Первая книга А. П. Чудакова «Поэтика Чехова» вышла в свет в ноябре 1971 года; в ней, помимо новой концепции чеховского повествования – места в нем точки зрения автора и героя, было развернуто представление о принципиальной неотобранности и неиерархичности деталей у Чехова и введено в научный оборот понятие случайностности – в противовес многолетней уверенности исследователей, что всякое ружье у Чехова стреляет. В статье видного партийного чиновника (по совместительству чеховеда) Г. Бердникова «О поэтике Чехова и принципах ее исследования» (Вопросы литературы, 1972, № 5, с. 124–141) книга была подвергнута идеологическому разносу (в том же году ее высоко оценил М. М. Бахтин, назвав в беседе с автором «лучшей книгой о Чехове и вообще одной из лучших книг по филологии в последнее время»; книга получила признание мирового чеховедения, в 1983 году была переведена на английский язык). За этим последовал негласный запрет (действовавший в течение десятилетия) на печатание любой строки автора о Чехове в двух главных советских литературоведческих журналах. Условием защиты докторской диссертации в ИМЛИ был отказ автора от своей концепции. Так и не отказавшись, а, напротив, развив ее, Ч. защитил в 1982 году на филологическом факультете МГУ диссертацию «Художественная система Чехова: генетический и психологический аспекты» (один из оппонентов, М. Л. Семанова, рассказала собравшимся после защиты на кафедре русской литературы филфака, как в 1978 году редакция журнала «Русская литература» предложила ей написать обзор чеховианы за последние восемь лет, поставив одно условие – не упоминать книгу Чудакова. «– Как же я могу ее не упоминать, если это самое яркое явление чеховианы за эти годы?» – возразила М. Л. Ей подтвердили условие. Она отказалась писать обзор)[1].

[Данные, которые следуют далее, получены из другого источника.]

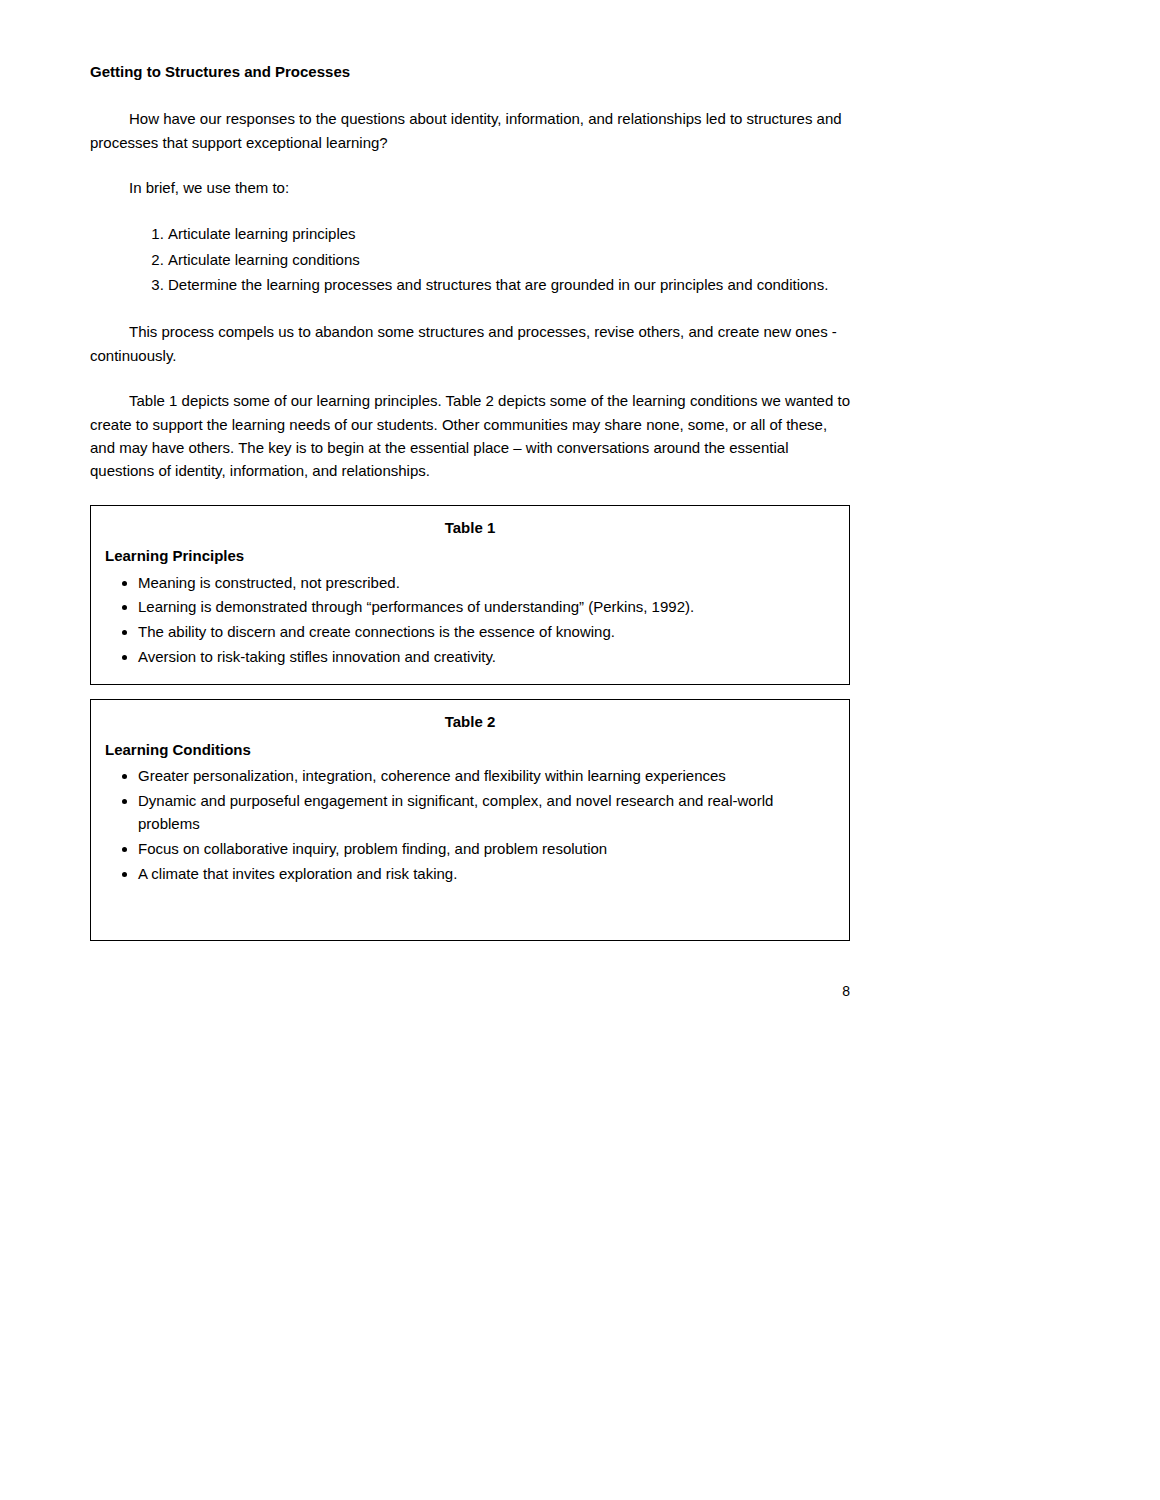Getting to Structures and Processes
How have our responses to the questions about identity, information, and relationships led to structures and processes that support exceptional learning?
In brief, we use them to:
Articulate learning principles
Articulate learning conditions
Determine the learning processes and structures that are grounded in our principles and conditions.
This process compels us to abandon some structures and processes, revise others, and create new ones - continuously.
Table 1 depicts some of our learning principles. Table 2 depicts some of the learning conditions we wanted to create to support the learning needs of our students. Other communities may share none, some, or all of these, and may have others. The key is to begin at the essential place – with conversations around the essential questions of identity, information, and relationships.
Table 1
Learning Principles
Meaning is constructed, not prescribed.
Learning is demonstrated through “performances of understanding” (Perkins, 1992).
The ability to discern and create connections is the essence of knowing.
Aversion to risk-taking stifles innovation and creativity.
Table 2
Learning Conditions
Greater personalization, integration, coherence and flexibility within learning experiences
Dynamic and purposeful engagement in significant, complex, and novel research and real-world problems
Focus on collaborative inquiry, problem finding, and problem resolution
A climate that invites exploration and risk taking.
8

В 1986 году, через 15 лет после «Поэтики Чехова» вышла продолжающая ее монография Ч. «Мир Чехова. Возникновение и утверждение». Книга была посвящена памяти учителя Ч., академика В. В. Виноградова. По библиографии работ Ч. о Чехове этих пятнадцати лет буквально по шагам просматривается путь к ней исследователя. Как член чеховской группы ИМЛИ, готовившей в те годы первое академическое собрание сочинений и писем Чехова, Ч. много и плодотворно занимался текстологией и научным комментированием томов сочинений Чехова, что придавало его теоретическим построениям дополнительную убедительность и глубину. Для некоторых из томов он написал образцовые предисловия к комментариям. Он напечатал за эти же годы большое количество научных статей и несколько предисловий к массовым изданиям Чехова. И каждая из этих работ приближала создание монографии «Мир Чехова», новаторство которой начиналось с заглавия. Никто до Ч., кажется, не пытался придать этому устойчивому для литературоведения, но достаточно вольно используемому в научных работах словосочетанию статуса научного термина (мир писателя, по определению Ч. – это «оригинальное и неповторимое видение вещей и духовных феноменов, запечатленных словесно» (с. 3)). Никто до Ч. не пытался проследить и самый процесс «возникновения и утверждения» этого мира в свете основного двигателя литературной эволюции – «художественной целесообразности», за которой просматривался исторически обоснованный взгляд исследователя на самый генезис литературы. Работа над «Миром Чехова» продолжала, углубляла и выводила на новый уровень как саму концепцию творчества Чехова, введенную в научный оборот еще «Поэтикой Чехова», так и предложенную исследователем методологию анализа художественного текста. Сам Ч. считал, что с точки зрения хронологии и генезиса творчества Чехова его новая книга должна была бы предварять прежнюю. Однако опасение представить творческий путь писателя как «предуготовление» к чему-то заранее обозначенному, в виде целеустремленной эволюции без боковых и тупиковых ветвей, заставило отказаться от этой эвристически заманчивой мысли.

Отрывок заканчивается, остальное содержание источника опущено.